The only cloud over the results, and news outlets such as MarketWatch picked up on it, was that the NFIB’s Uncertainty Index, a measure of the short-term outlook, rose significantly.

“The Uncertainty Index hit 93 in March, which is the second-highest reading in the survey’s history,” Dunkelberg said. “More small business owners are having a difficult time anticipating the factors that affect their businesses, especially government policy.”

The NFIB said most of its March data were gathered before Republicans in Congress failed to advance their health care reform bill. Small businesses have been expecting President Donald Trump and the new Congress to repeal the Affordable Care Act and eliminate regulations they find burdensome.

“The April data (due out in May) will tell us much more about how small business owners are processing the events in Washington,” Duggan said. “We know they have struggled under Obamacare, and that taxes are a major concern. Congress’ failure to keep its promises could dampen optimism, and that would ripple through the economy.”

The nation’s partisan political rancor has repeatedly found its way into the University of Michigan’s monthly survey of consumers, although signs of it have lately eased, if only slightly.

“While partisanship had no impact on the Current Conditions Index (Democrats and Republicans differed by just 0.4 points), the data suggest the beginning of a convergence on the Expectations Index, with the figure for Democrats rising 7 percent and falling for Republicans by 7 percent, although the gap still remained an astonishing 50.5 index points,” Richard Curtin, chief economist of the university’s Surveys of Consumers, said in a statement that accompanied the results. “Much more progress on shrinking the partisan gap is needed to bring economic expectations in line with reality.”

**QUESTIONS TO ANSWER**
[a] From the survey article, reproduce the text between "The only cloud" and "outlook, rose significantly.", inclusive.
[b] In the survey article, what explanation does Dunkelberg give for the Uncertainty Index reading of 93 in March? Answer in one to three sentences.
[c] Translate this sentence from the survey article into Spanish: "Small businesses have been expecting President Donald Trump and the new Congress to repeal the Affordable Care Act and eliminate regulations they find burdensome."

**INPUT DATA**
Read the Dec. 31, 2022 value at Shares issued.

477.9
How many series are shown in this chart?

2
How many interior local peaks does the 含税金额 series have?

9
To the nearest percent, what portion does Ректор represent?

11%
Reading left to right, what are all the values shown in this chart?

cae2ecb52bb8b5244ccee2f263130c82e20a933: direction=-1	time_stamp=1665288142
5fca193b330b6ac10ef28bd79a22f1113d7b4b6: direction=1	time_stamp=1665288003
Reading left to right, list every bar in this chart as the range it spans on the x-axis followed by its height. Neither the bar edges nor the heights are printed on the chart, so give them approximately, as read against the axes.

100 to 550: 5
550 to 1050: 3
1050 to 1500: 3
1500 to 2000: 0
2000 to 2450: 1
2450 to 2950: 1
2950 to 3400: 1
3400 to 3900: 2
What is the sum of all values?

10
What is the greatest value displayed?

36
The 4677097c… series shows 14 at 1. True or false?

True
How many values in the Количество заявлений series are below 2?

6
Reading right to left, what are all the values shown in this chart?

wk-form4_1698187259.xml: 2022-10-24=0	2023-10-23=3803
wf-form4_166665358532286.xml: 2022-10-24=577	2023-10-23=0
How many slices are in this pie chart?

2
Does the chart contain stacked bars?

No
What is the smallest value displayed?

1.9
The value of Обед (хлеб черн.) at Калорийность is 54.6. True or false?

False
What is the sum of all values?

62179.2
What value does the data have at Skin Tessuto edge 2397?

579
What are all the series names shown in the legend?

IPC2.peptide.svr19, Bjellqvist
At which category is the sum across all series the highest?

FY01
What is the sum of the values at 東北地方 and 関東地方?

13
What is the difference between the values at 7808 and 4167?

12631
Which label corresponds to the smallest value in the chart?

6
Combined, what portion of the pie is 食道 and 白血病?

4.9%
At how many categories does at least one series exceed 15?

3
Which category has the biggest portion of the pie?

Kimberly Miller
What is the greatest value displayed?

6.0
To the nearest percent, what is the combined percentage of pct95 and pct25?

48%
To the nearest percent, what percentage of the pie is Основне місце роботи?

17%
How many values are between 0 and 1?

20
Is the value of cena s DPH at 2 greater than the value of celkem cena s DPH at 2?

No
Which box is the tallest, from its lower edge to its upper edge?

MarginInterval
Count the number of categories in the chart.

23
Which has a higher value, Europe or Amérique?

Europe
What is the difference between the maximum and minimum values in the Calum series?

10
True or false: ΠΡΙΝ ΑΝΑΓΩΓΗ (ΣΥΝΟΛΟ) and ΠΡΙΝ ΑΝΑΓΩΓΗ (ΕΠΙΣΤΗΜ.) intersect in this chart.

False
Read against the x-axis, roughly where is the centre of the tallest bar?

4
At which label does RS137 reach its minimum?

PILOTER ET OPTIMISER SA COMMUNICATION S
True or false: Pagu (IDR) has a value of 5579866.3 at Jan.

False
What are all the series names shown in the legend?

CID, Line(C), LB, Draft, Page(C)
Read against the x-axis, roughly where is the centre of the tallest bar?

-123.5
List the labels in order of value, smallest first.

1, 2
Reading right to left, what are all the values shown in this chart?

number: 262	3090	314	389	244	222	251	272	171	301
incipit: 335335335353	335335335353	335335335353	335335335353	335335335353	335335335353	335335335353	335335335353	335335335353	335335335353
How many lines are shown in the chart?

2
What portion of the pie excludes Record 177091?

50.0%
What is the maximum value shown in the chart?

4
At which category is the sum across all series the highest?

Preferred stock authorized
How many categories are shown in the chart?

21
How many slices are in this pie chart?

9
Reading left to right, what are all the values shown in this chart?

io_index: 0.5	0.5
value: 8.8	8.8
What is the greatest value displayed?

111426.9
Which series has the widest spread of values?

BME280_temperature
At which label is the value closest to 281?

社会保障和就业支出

**RESPONSES BY TASK**
[a]
The only cloud over the results, and news outlets such as MarketWatch picked up on it, was that the NFIB’s Uncertainty Index, a measure of the short-term outlook, rose significantly.

[b] Dunkelberg said more small business owners are having a difficult time anticipating the factors that affect their businesses. Government policy is the factor he singles out.

[c] Las pequeñas empresas han estado esperando que el presidente Donald Trump y el nuevo Congreso deroguen la Ley de Cuidado de Salud Asequible y eliminen las regulaciones que consideran onerosas.